PWMU.CO – Almarhumah RA Anni Muttamimah (50) adalah wanita inspiratif. Dia punya delapan anak—sesuatu yang tidak mudah bagi wanita zaman sekarang—yang rata-rata memiliki keluarga kecil dengan dua anak saja.

Tapi Anni—sapaan akrabnya—berbeda. Bersama suaminya: Iman Supriyono, owner dan CEO SNF Conuslting dia bertekat membangun keluarga besar, dengan banyak anak yang semuanya dicita-citakan sukses dunia akhirat.

Yang menarik, semua itu: hamil, melahirkan, merawat, dan mendidiknya, dilakukan tanpa keluhan.

“Tidak pernah mengeluh soal anak. Dia adalah ibu yang tidak pernah takut punya anak berapa pun,” ungkap Iman Supriyono pada PWMU.CO, Senin (4/1/2021).

Hebatnya lagi, kedepalan anaknya itu harus bisa lancar membaca al-Quran sebelum masuk taman kanak-kanak (TK).

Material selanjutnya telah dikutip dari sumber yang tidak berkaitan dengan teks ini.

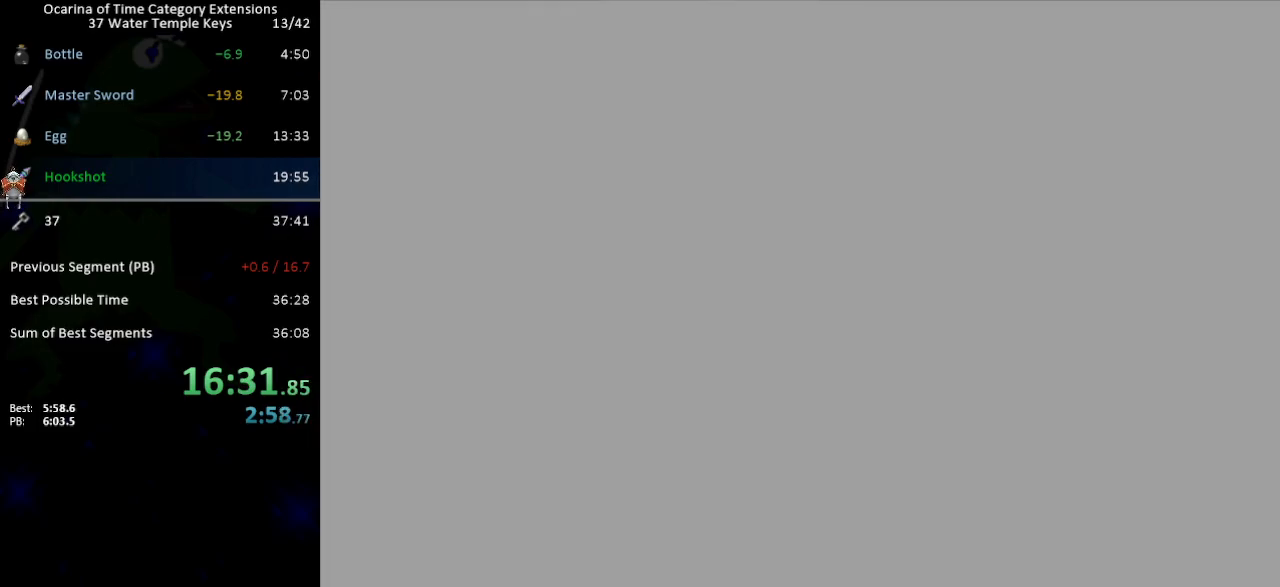
{"buttons": [], "left_stick": "up", "right_stick": "center", "events": []}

“Ummi, selama ini kau selalu bekerja keras agar para junior telah lancar membaca al-Quran sebelum masuk TK. Mengingat ini, kembali aku benar-benar bersyukur mendapatkan kau sebagai pendamping hidup. Sampai junior nomor tujuh kau telah menuntaskannya.”

Itulah ungkapan Iman Supriyono dalam tulisan berjudul Bangku Kosong: Pendidikan Terbaik Berbagai Bangsa yang diunggah di blog pribadinya imansupri.com, Ahad (3/1/2021), untuk mengenang istrinya yang wafat Jumat (25/12/2020) lalu.

Dalam tulisan itu Iman berjanji akan melanjutkan kerja keras sang istri dalam mendidik anak-anaknya agar lancar bacaan Quran-nya sebelum masuk TK.

“Kini estafet itu ada di tangan Abi untuk si nomor 8 yang baru berusia 3 tahun saat kau tinggalkannya untuk selamanya. Demi Dzat yang jiwaku ada di tangan-Nya. Abi sedang bekerja keras untuk tetap mengerjakan apa yang selama ini telah kau kerjakan dan memang menjadi cita-cita kita berdua.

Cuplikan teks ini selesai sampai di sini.